[[ SELECTED EXCERPT open ]]
As illustrated in Figure 2, we propose CD2FSAN, a CLIP-driven segmentation framework tailored for RRSIS to address the challenges of semantic misalignment, spatial heterogeneity, and geometric distortion in aerial imagery.

At the front end of the architecture, the CLIP visual encoder is enhanced through a dynamic feature selection mechanism based on mutual information maximization. During the visual encoding stage, cross-modal similarity is computed between sentence-level text features

F_{T}

and CLIP’s hierarchical intermediate visual embeddings for subsequent cross-modal aggregation and alignment. This process yields an adaptive feature pyramid composed of low-level

F_{V 1}

, mid-level

F_{V 2}

, and high-level

F_{V 3}

representations, facilitating early-stage alignment between language and vision cues while preserving both fine-grained and abstract semantics. To enhance spatial awareness and facilitate effective multi-scale fusion, the MAAM first consolidates the hierarchical visual features

F_{V 1}, F_{V 2}, F_{V 3}

into an intermediate representation

F_{F}

. Then, this module introduces a hybrid alignment strategy that integrates Image Multi-scale Convolution (IMC) and Text Multi-scale Convolution (TMC). IMC employs directional and dilated convolutions to capture diverse spatial patterns within remote sensing imagery, while TMC applies scale-adaptive 1D convolutions to extract hierarchical linguistic structures from word-level embeddings

F_{W}

. Through joint self-attention and cross-attention mechanisms, MAAM produces an aligned representation

F_{A}

that encodes both spatial detail and semantic consistency across modalities. The final prediction is generated by the DRCD, which is designed to address orientation variability, a key obstacle in remote sensing segmentation. Based on the input

F_{A}

, the decoder predicts sample-specific rotation angles

θ

and dynamically transforms convolutional kernels via differentiable affine operations. This rotation-aware process aligns the convolutional receptive fields with the dominant object orientations, resulting in a robust pose-adaptive decoding pipeline. The output features are progressively refined through a top-down pathway to produce the final segmentation mask M, with particular efficacy in capturing arbitrarily rotated or densely packed targets.
[[ SELECTED EXCERPT closed ]]
[[ GIVEN RECORDS open ]]
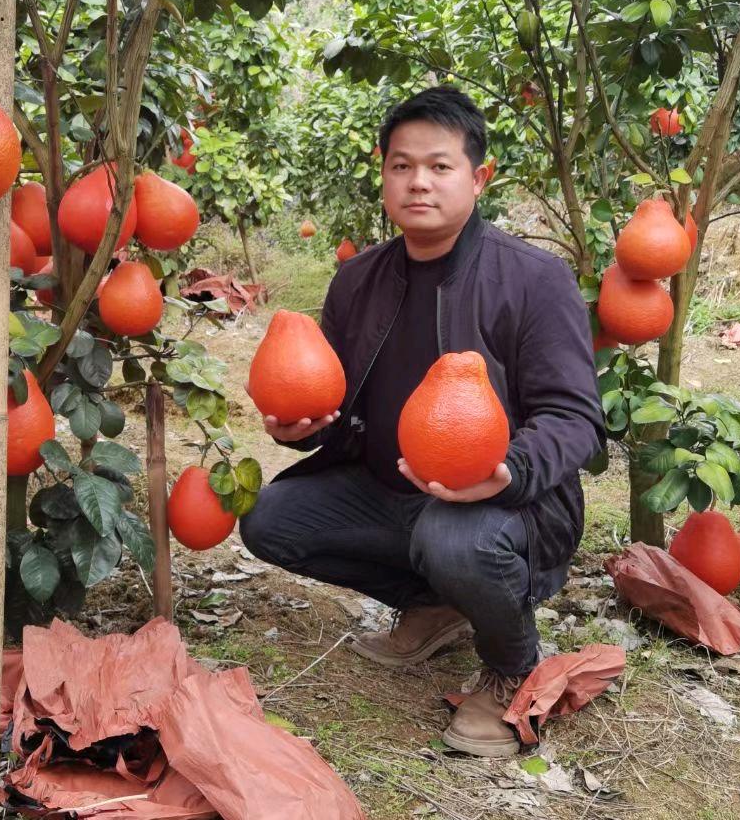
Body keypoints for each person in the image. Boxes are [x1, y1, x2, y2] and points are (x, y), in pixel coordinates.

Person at [239, 86, 605, 758]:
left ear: (478, 177)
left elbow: (576, 418)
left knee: (455, 539)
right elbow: (336, 396)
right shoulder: (358, 281)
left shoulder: (534, 280)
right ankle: (435, 603)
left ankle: (512, 668)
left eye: (439, 166)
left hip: (509, 505)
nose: (418, 183)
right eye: (401, 166)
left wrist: (509, 472)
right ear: (383, 174)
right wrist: (305, 428)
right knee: (268, 520)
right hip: (388, 490)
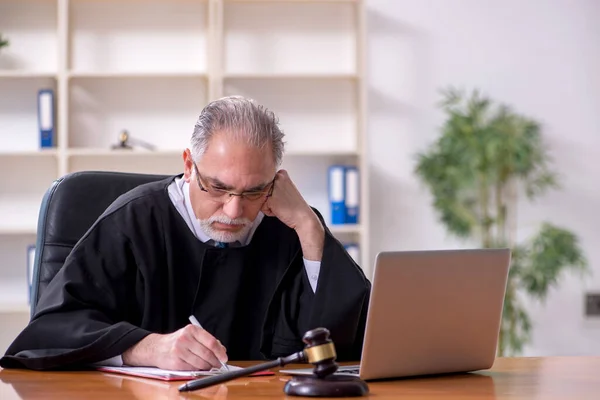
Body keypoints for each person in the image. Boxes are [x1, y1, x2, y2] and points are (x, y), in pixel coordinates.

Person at [0, 96, 371, 371]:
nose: (234, 211)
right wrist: (144, 348)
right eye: (218, 187)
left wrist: (310, 226)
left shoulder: (290, 225)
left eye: (254, 191)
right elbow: (49, 333)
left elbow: (349, 340)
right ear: (189, 165)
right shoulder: (132, 222)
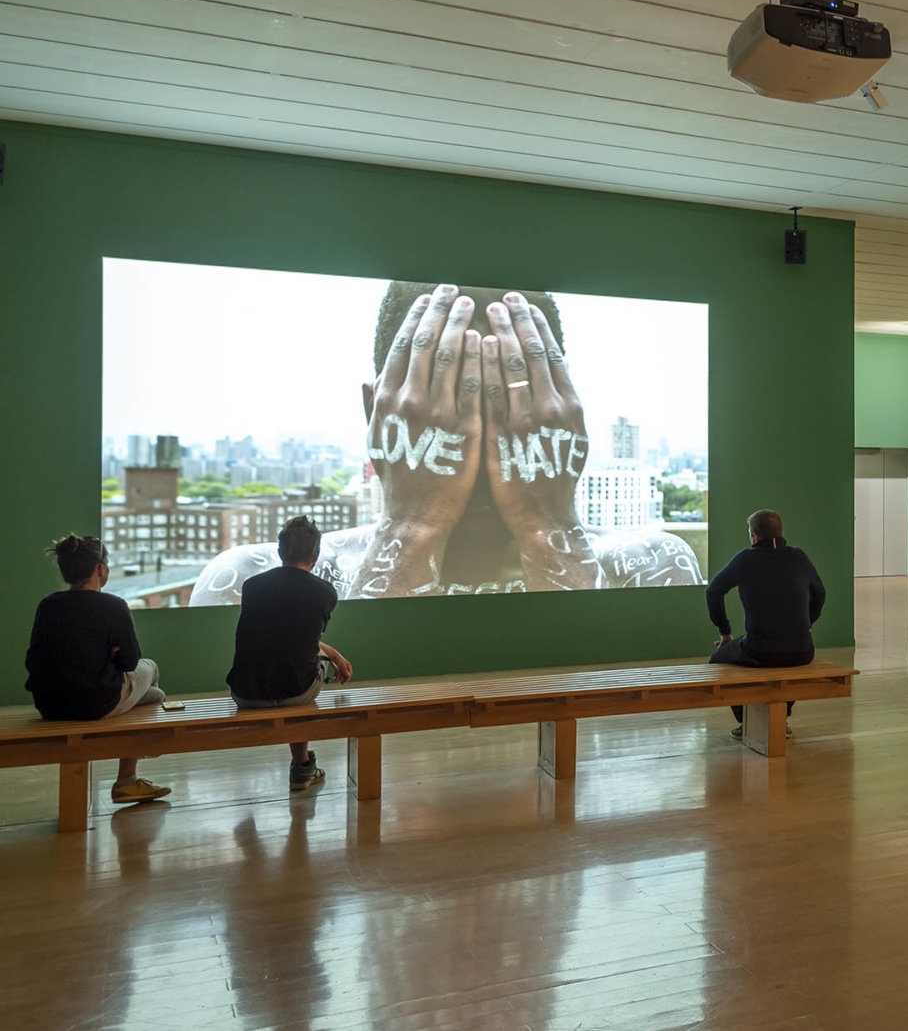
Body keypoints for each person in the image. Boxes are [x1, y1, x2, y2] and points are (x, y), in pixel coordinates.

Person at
[[ GIVEN RECORDS closed ]]
◆ QUESTIONS ◆
1 > Answer these questions using the CD2FSAN framework description:
(a) Which three challenges in aerial imagery is CD2FSAN meant to address?
(b) Which two components does the hybrid alignment strategy in MAAM integrate?
(c) What does the DRCD decoder predict from its input before transforming convolutional kernels?
2 > Proceed with the CD2FSAN framework description, continuing from its final sentence.

◆ RESULTS FOR EACH TASK ◆
1 >
(a) Semantic misalignment, spatial heterogeneity, and geometric distortion.
(b) Image Multi-scale Convolution (IMC) and Text Multi-scale Convolution (TMC).
(c) Sample-specific rotation angles θ.

2 >
3.2. Image and Text Feature Encoding

Image Encoder. We adopt the CLIP-pretrained Vision Transformer (ViT-B) as our image encoder to extract hierarchical visual representations. For an input image

I \in R^{H \times W \times 3}

, we first split it into small, non-overlapping pieces of a set size

P \times P

, and each piece is turned into a token embedding. This results in a patch sequence

I_{p} \in R^{h \times w \times c}

, where

(h, w) = (H / P, W / P)

and c denotes the embedding dimension. The patch embeddings are then processed through a 12-layer Transformer encoder following the ViT-B architecture. We denote the output of the i-th Transformer block as

F_{I} (i) \in R^{h \times w \times c}

, for

i = 1, \dots, 12

, capturing progressively enriched visual features across layers.

Text Encoder. For language representation, we utilize the CLIP text encoder to process the input referring expression. The expression is tokenized and prepended with a special [SOS] token and appended with an [EOS] token to indicate sequence boundaries. The encoder outputs a sequence of contextualized word embeddings denoted as

F_{W}

, representing fine-grained linguistic cues. In addition, the final embedding corresponding to the [EOS] token is extracted as the sentence-level representation

F_{T}

, which encapsulates the global semantics of the entire expression.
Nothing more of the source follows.